Problem requirements: Once the pictures are set aside, reproduce all of the records exactly.

Page images and extracted text:
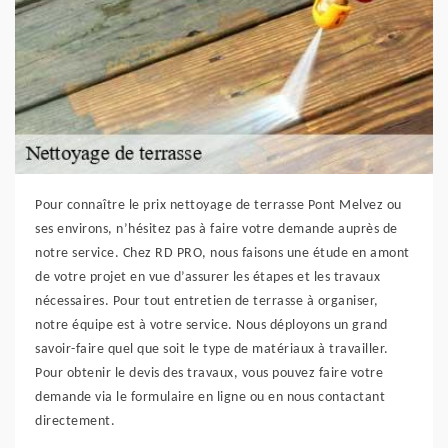
Pour connaître le prix nettoyage de terrasse Pont Melvez ou
ses environs, n’hésitez pas à faire votre demande auprès de
notre service. Chez RD PRO, nous faisons une étude en amont
de votre projet en vue d’assurer les étapes et les travaux
nécessaires. Pour tout entretien de terrasse à organiser,
notre équipe est à votre service. Nous déployons un grand
savoir-faire quel que soit le type de matériaux à travailler.
Pour obtenir le devis des travaux, vous pouvez faire votre
demande via le formulaire en ligne ou en nous contactant
directement.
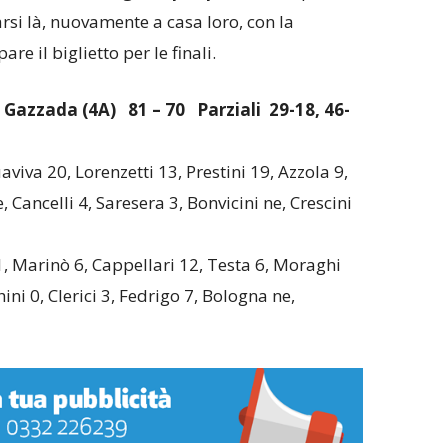
arsi là, nuovamente a casa loro, con la
e il biglietto per le finali.
i Gazzada (4A)
81 – 70 Parziali 29-18, 46-
aviva 20, Lorenzetti 13, Prestini 19, Azzola 9,
e, Cancelli 4, Saresera 3, Bonvicini ne, Crescini
11, Marinò 6, Cappellari 12, Testa 6, Moraghi
ini 0, Clerici 3, Fedrigo 7, Bologna ne,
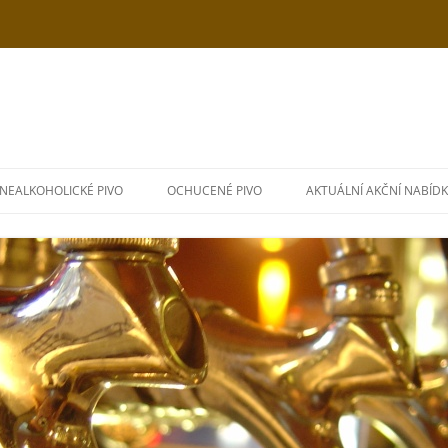
NEALKOHOLICKÉ PIVO
OCHUCENÉ PIVO
AKTUÁLNÍ AKČNÍ NABÍD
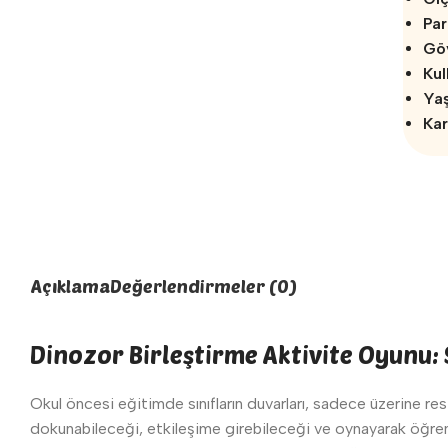
Par
Gö
Kul
Ya
Kar
Açıklama
Değerlendirmeler (0)
Dinozor Birleştirme Aktivite Oyunu: S
Okul öncesi eğitimde sınıfların duvarları, sadece üzerine res
dokunabileceği, etkileşime girebileceği ve oynayarak öğr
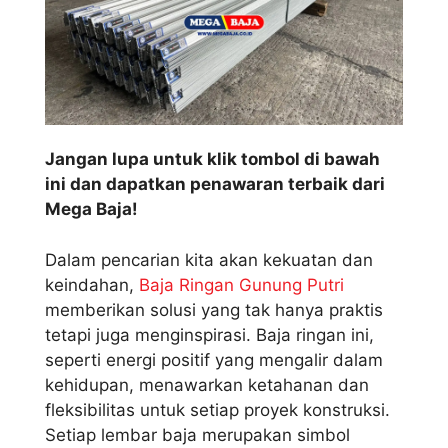
Jangan lupa untuk klik tombol di bawah
ini dan dapatkan penawaran terbaik dari
Mega Baja!
Dalam pencarian kita akan kekuatan dan
keindahan,
Baja Ringan Gunung Putri
memberikan solusi yang tak hanya praktis
tetapi juga menginspirasi. Baja ringan ini,
seperti energi positif yang mengalir dalam
kehidupan, menawarkan ketahanan dan
fleksibilitas untuk setiap proyek konstruksi.
Setiap lembar baja merupakan simbol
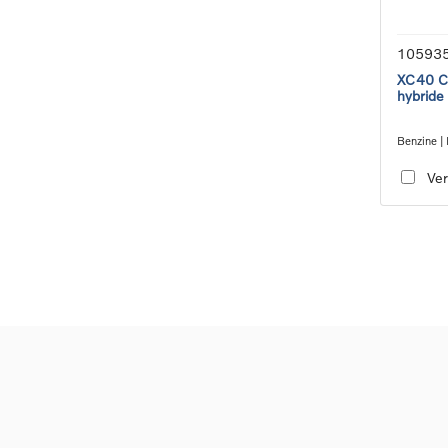
10593
XC40 Co
hybride
Benzine | 
transmiss
Ver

Solved problem:
Pour connaître le prix nettoyage de terrasse Pont Melvez ou
ses environs, n’hésitez pas à faire votre demande auprès de
notre service. Chez RD PRO, nous faisons une étude en amont
de votre projet en vue d’assurer les étapes et les travaux
nécessaires. Pour tout entretien de terrasse à organiser,
notre équipe est à votre service. Nous déployons un grand
savoir-faire quel que soit le type de matériaux à travailler.
Pour obtenir le devis des travaux, vous pouvez faire votre
demande via le formulaire en ligne ou en nous contactant
directement.
arsi là, nuovamente a casa loro, con la
e il biglietto per le finali.
i Gazzada (4A)
81 – 70 Parziali 29-18, 46-
aviva 20, Lorenzetti 13, Prestini 19, Azzola 9,
e, Cancelli 4, Saresera 3, Bonvicini ne, Crescini
11, Marinò 6, Cappellari 12, Testa 6, Moraghi
ini 0, Clerici 3, Fedrigo 7, Bologna ne,
NEALKOHOLICKÉ PIVO
OCHUCENÉ PIVO
AKTUÁLNÍ AKČNÍ NABÍD
Par
Gö
Kul
Ya
Kar
Açıklama
Değerlendirmeler (0)
Dinozor Birleştirme Aktivite Oyunu: S
Okul öncesi eğitimde sınıfların duvarları, sadece üzerine res
dokunabileceği, etkileşime girebileceği ve oynayarak öğr
Jangan lupa untuk klik tombol di bawah
ini dan dapatkan penawaran terbaik dari
Mega Baja!
Dalam pencarian kita akan kekuatan dan
keindahan,
Baja Ringan Gunung Putri
memberikan solusi yang tak hanya praktis
tetapi juga menginspirasi. Baja ringan ini,
seperti energi positif yang mengalir dalam
kehidupan, menawarkan ketahanan dan
fleksibilitas untuk setiap proyek konstruksi.
Setiap lembar baja merupakan simbol
10593
XC40 Co
hybride
Benzine | 
transmiss
Ver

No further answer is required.